Особенности их истории сделали для них магическим слово «свобода». А магический, кажется, вовсе не значит логический... И в России есть много людей, которые шепчутся о дальнейшем развитии наших учреждений. И в печати слышишь постоянно: «Франция, в которой распоряжался самовластный император, не могла...»
Или: «Страны свободные, подобные Америке или Англии, могут всегда...» и т. д.
К счастью, особенности русской истории сделали то, что в настоящее время так говорят и пишут большею частью только люди бездарные или поверхностные. Более способные или практически опытные признаются, по крайней мере, что для нас это еще слишком рано. Основываясь на этом отлагательстве, человек, который бы боялся для России учреждения собрания законодательного и министерской ответственности, может, не без основания, подняться на следующую комбинацию:
«Все эти искусственные континентальные конституции, Бог даст, успеют скомпрометировать себя окончательно в глазах социальной науки и общественного мнения к той поре, когда мы, русские, объявим себя созревшими...»

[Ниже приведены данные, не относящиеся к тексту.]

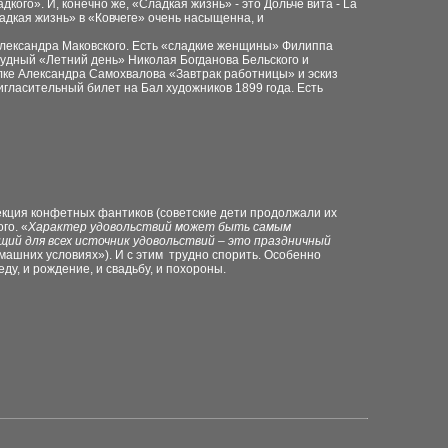
дкого». И, конечно же, «Сладкая жизнь» - это Дольче вита - La
адкая жизнь» в «Ковчеге» очень насыщенна, и
Александра Маковского. Есть «сладкие женщины» Филиппа
чудный «Летний день» Николая Богданова Бельского и
лке Александра Самохвалова «Завтрак работницы» и эскиз
гласительный билет на Бал художников 1899 года. Есть
екция конфетных фантиков (советские дети продолжали их
го. «
Характер удовольствий может быть самым
щий для всех источник удовольствий – это праздничный
домашних условиях»). И с этим трудно спорить. Особенно
еду, и рождение, и свадьбу, и похороны.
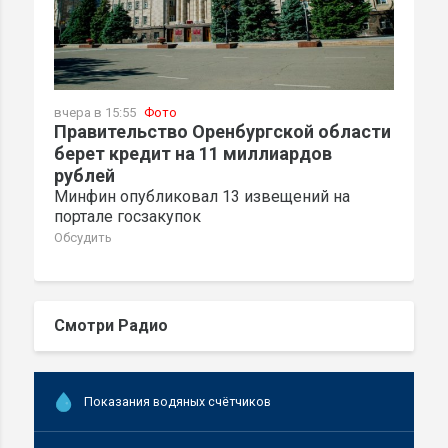
вчера в 15:55
Фото
Правительство Оренбургской области
берет кредит на 11 миллиардов
рублей
Минфин опубликовал 13 извещений на
портале госзакупок
Обсудить
Смотри Радио
Показания водяных счётчиков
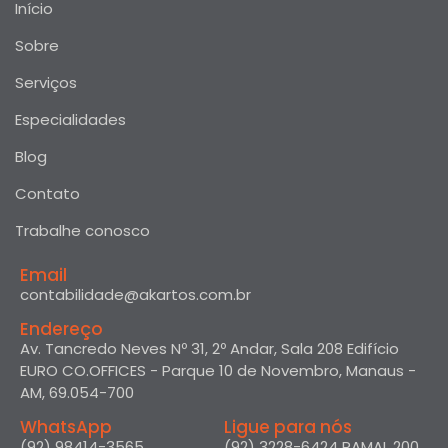
Início
Sobre
Serviços
Especialidades
Blog
Contato
Trabalhe conosco
Email
contabilidade@akartos.com.br
Endereço
Av. Tancredo Neves Nº 31, 2º Andar, Sala 208 Edifício
EURO CO.OFFICES - Parque 10 de Novembro, Manaus -
AM, 69.054-700
WhatsApp
Ligue para nós
(92) 98414-3565
(92) 3228-6424 RAMAL 200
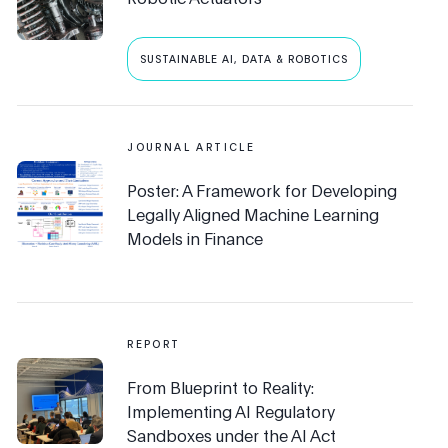
SUSTAINABLE AI, DATA & ROBOTICS
JOURNAL ARTICLE
Poster: A Framework for Developing
Legally Aligned Machine Learning
Models in Finance
REPORT
From Blueprint to Reality:
Implementing AI Regulatory
Sandboxes under the AI Act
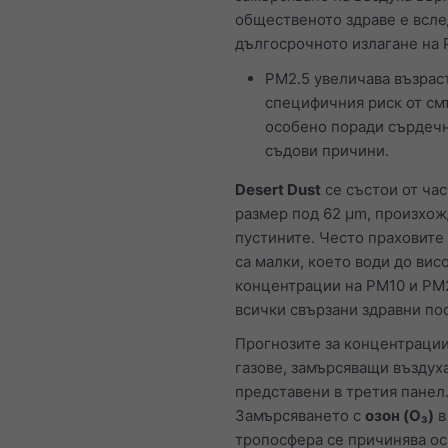
общественото здраве е всле
дългосрочното излагане на 
PM2.5 увеличава възрас
специфичния риск от см
особено поради сърдеч
съдови причини.
Desert Dust
се състои от час
размер под 62 μm, произхо
пустините. Често праховите
са малки, което води до вис
концентрации на PM10 и PM2
всички свързани здравни по
Прогнозите за концентрации
газове, замърсяващи въздуха
представени в третия панел
Замърсяването с
озон (O₃)
в
тропосфера се причинява ос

Тогда и поверхностные практики, вечно едва поспевающие вскочить на запятки за неудержимою колесницею идей, скажут про все искусственные конституции то, что они давно уже стали говорить о столь славной, во время оно, французской централизации и об испанских делах...
Неудержимое расширение России в Азии – расширение, которое не только не ослабевает, но, напротив, усиливается после всякого урона или разочарования нашего на Западе, – также будет всегда требовать сильного сосредоточия не жизни и быта, как во Франции, а лишь государственной, высшей политической власти...
У юго-западных славян иное положение.
Куда без нас будут расширяться эти другие славяне?
А жить с нами, под знаменем нашего давнего, последовательного, многотрудного исторического развития, они, ничем пред историей не обязанные народности, свободные от высших исторических задач, вероятно, не захотят...
При образовании того оборонительного союза государств, о котором я выше говорил, непременно выработается у юго-западных славян такая мысль, что крайнее государственное всеславянство может быть куплено только ослаблением русского единого государства, причем племена, более нас молодые, должны занять первенствующее место не только благодаря своей молодой нетерпимости, своей подавленной жажде жить и властвовать, но и необычайно могучему положению своему между Адриатикой, устьями Дуная и Босфором.